▸ **TEKS YANG DITAMPILKAN**:
***
Teuku Riefky: Strategi Pemerintah Hadapi Kebijakan Uni Eropa Soal Ekspos CPO Sudah Tepat

JAKARTA – Pengamat ekonomi dari Universitas Indonesia, Teuku Riefky mengatakan, bahwa kebijakan Uni Eropa dikhawatirkan akan menghambat ekspor sejumlah produk Indonesia, termasuk kelapa sawit atau Crude Palm Oil (CPO).

Menurut Riefky, ada beberapa faktor yang mempengaruhi kebijakan Uni Eropa terkait produk CPO Indonesia. Salah satunya adalah aspek deforestasi yang menjadi dasar bagi Uni Eropa untuk mengatur produk-produk yang masuk ke wilayahnya.

“Memang ada betulnya aspek deforestasi ini, dan produk kelapa sawit yang berkelanjutan serta kelestarian hutan masih menjadi isu yang perlu diperbaiki oleh pemerintah Indonesia,” ungkapnya, Kamis (7/9).
***
▸ **SELESAIKAN TUGAS BERIKUT**:
**1)** Keluarkan bagian artikel tentang ekspor CPO yang dimulai pada "Menurut Riefky, ada" dan berakhir pada "masuk ke wilayahnya.", tanpa perubahan apa pun.
**2)** Tentukan apakah setiap pernyataan berikut sesuai dengan artikel tentang ekspor CPO. Jawab ya atau tidak, lalu sertakan kutipan persis dari artikel yang menjadi penentunya.
(a) Teuku Riefky adalah pengamat ekonomi dari Universitas Indonesia.
(b) Riefky menilai aspek deforestasi sama sekali tidak berdasar.
(c) Menurut Riefky, deforestasi merupakan satu-satunya faktor yang memengaruhi kebijakan Uni Eropa terkait CPO Indonesia.
**3)** Teruskan artikel tentang ekspor CPO mulai dari sesudah kalimat terakhir yang ditampilkan.
Item sesudah teks ini tidak diperlukan.

▸ **DATA SUMBER**:
***
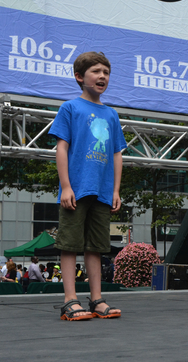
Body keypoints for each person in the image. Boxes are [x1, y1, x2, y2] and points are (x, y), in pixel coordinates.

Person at [48, 51, 127, 321]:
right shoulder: (70, 108)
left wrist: (115, 190)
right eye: (96, 71)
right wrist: (66, 186)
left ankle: (97, 299)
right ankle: (70, 299)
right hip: (77, 189)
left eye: (106, 72)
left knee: (96, 246)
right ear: (80, 77)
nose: (102, 76)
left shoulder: (112, 114)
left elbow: (117, 154)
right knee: (70, 245)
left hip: (103, 191)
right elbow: (62, 148)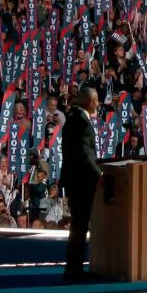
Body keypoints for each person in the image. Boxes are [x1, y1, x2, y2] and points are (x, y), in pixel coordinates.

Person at [60, 87, 103, 280]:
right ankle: (74, 268)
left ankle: (73, 266)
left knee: (78, 224)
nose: (99, 104)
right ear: (89, 102)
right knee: (80, 225)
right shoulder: (81, 122)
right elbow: (85, 155)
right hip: (81, 181)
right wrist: (100, 175)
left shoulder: (74, 119)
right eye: (96, 101)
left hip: (75, 179)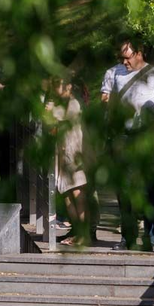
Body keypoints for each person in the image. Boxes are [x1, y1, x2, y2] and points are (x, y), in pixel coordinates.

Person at [107, 38, 154, 250]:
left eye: (126, 57)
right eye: (121, 58)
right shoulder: (117, 73)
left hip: (147, 136)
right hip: (124, 136)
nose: (123, 62)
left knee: (148, 187)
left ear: (139, 53)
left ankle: (150, 238)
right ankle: (128, 237)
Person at [47, 78, 93, 246]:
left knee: (78, 194)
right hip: (63, 153)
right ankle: (78, 232)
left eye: (57, 84)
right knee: (66, 194)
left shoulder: (72, 103)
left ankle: (84, 235)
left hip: (75, 152)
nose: (54, 88)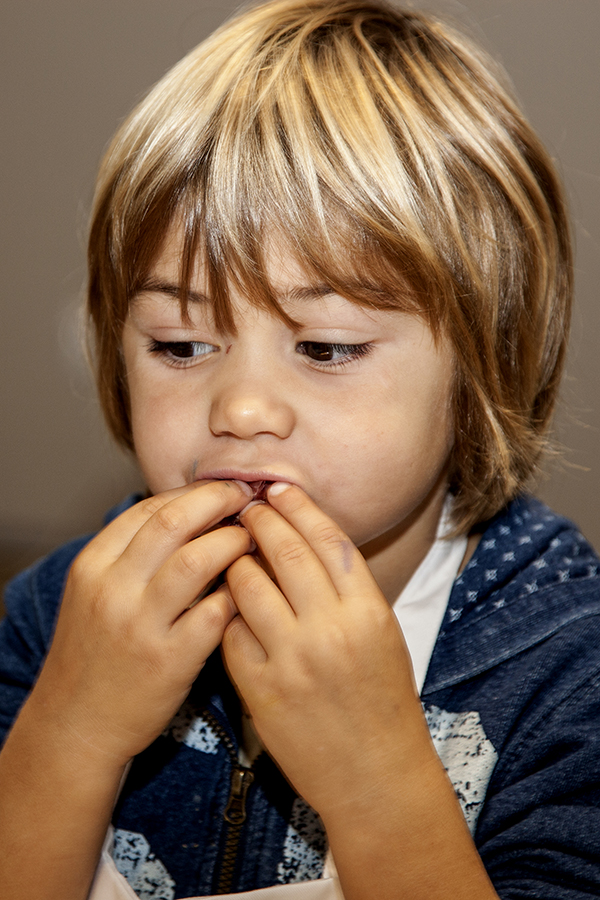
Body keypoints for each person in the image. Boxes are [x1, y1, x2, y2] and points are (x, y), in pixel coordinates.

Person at [1, 0, 599, 897]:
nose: (239, 408)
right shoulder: (56, 619)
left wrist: (375, 780)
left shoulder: (569, 668)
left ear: (484, 371)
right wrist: (72, 732)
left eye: (325, 348)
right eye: (179, 345)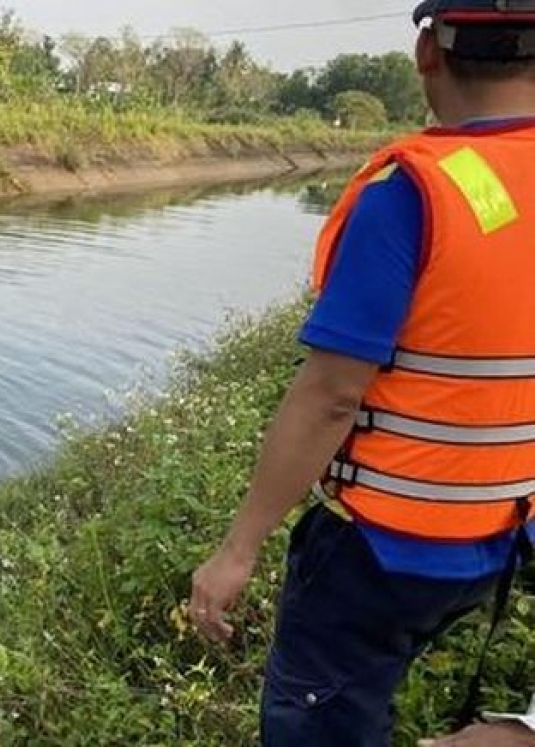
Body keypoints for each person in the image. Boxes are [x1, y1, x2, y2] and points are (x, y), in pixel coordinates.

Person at [188, 1, 535, 744]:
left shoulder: (413, 192)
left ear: (425, 51)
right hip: (502, 534)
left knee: (321, 722)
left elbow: (331, 396)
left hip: (380, 547)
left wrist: (236, 549)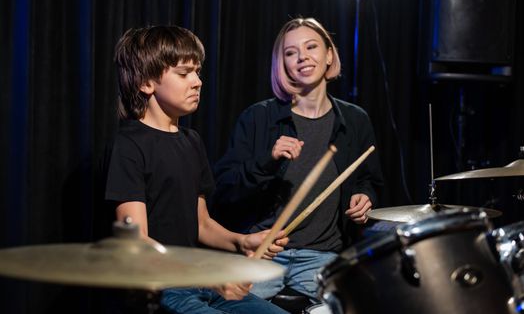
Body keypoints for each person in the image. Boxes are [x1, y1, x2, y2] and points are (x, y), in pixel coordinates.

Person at [104, 25, 289, 314]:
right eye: (184, 73)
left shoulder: (192, 141)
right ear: (146, 83)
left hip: (199, 283)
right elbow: (136, 241)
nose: (197, 82)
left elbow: (201, 224)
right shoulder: (129, 145)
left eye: (198, 72)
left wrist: (241, 242)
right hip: (162, 288)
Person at [210, 17, 383, 304]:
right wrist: (268, 161)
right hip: (264, 253)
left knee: (359, 305)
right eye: (291, 52)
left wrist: (365, 197)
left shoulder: (355, 120)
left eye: (311, 47)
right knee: (224, 305)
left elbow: (369, 179)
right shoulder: (258, 118)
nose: (302, 57)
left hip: (323, 256)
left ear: (329, 55)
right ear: (283, 64)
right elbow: (224, 191)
***
▸ **JAWABAN PER TUGAS**:
**1)**
Menurut Riefky, ada beberapa faktor yang mempengaruhi kebijakan Uni Eropa terkait produk CPO Indonesia. Salah satunya adalah aspek deforestasi yang menjadi dasar bagi Uni Eropa untuk mengatur produk-produk yang masuk ke wilayahnya.

**2)**
(a) Ya: "Pengamat ekonomi dari Universitas Indonesia, Teuku Riefky"
(b) Tidak: "Memang ada betulnya aspek deforestasi ini"
(c) Tidak: "ada beberapa faktor yang mempengaruhi kebijakan Uni Eropa terkait produk CPO Indonesia"

**3)**
Namun, Riefky juga menyoroti aspek politis dalam kebijakan Uni Eropa ini. “Uni Europa juga menghasilkan produk-produk yang menjadi kompetitor dari produk CPO, seperti Refined dan Sunflower. Sehingga, ada unsur politik ekonominya di sini yang membuat adanya kepentingan Uni Eropa dari aspek deforestasi untuk melakukan bench terhadap produk CPO Indonesia,” jelasnya.

Dalam konteks ini, Riefky melihat bahwa langkah pemerintah Indonesia dalam hal ini Menteri Investasi/Kepala BKPM Bahlil Lahadalia untuk membuka pasar ekspor lainnya sebagai tindakan yang tepat.

“Saya rasa langkah pemerintah sudah betul, untuk membuka pasar ekspor lainnya, seperti ke Afrika dan ke berbagai negara lainnya. Upaya Uni Eropa ini memang ekspansif dalam membatasi ekspor produk-produk Indonesia,” tegasnya.

Selain itu, masalah lain yang menjadi perhatian Uni Eropa adalah tambang nikel di Indonesia. Riefky berpendapat bahwa pemerintah Indonesia seharusnya terus memperbaiki aspek keberlanjutan dan kelestarian hutan dalam industri nikel.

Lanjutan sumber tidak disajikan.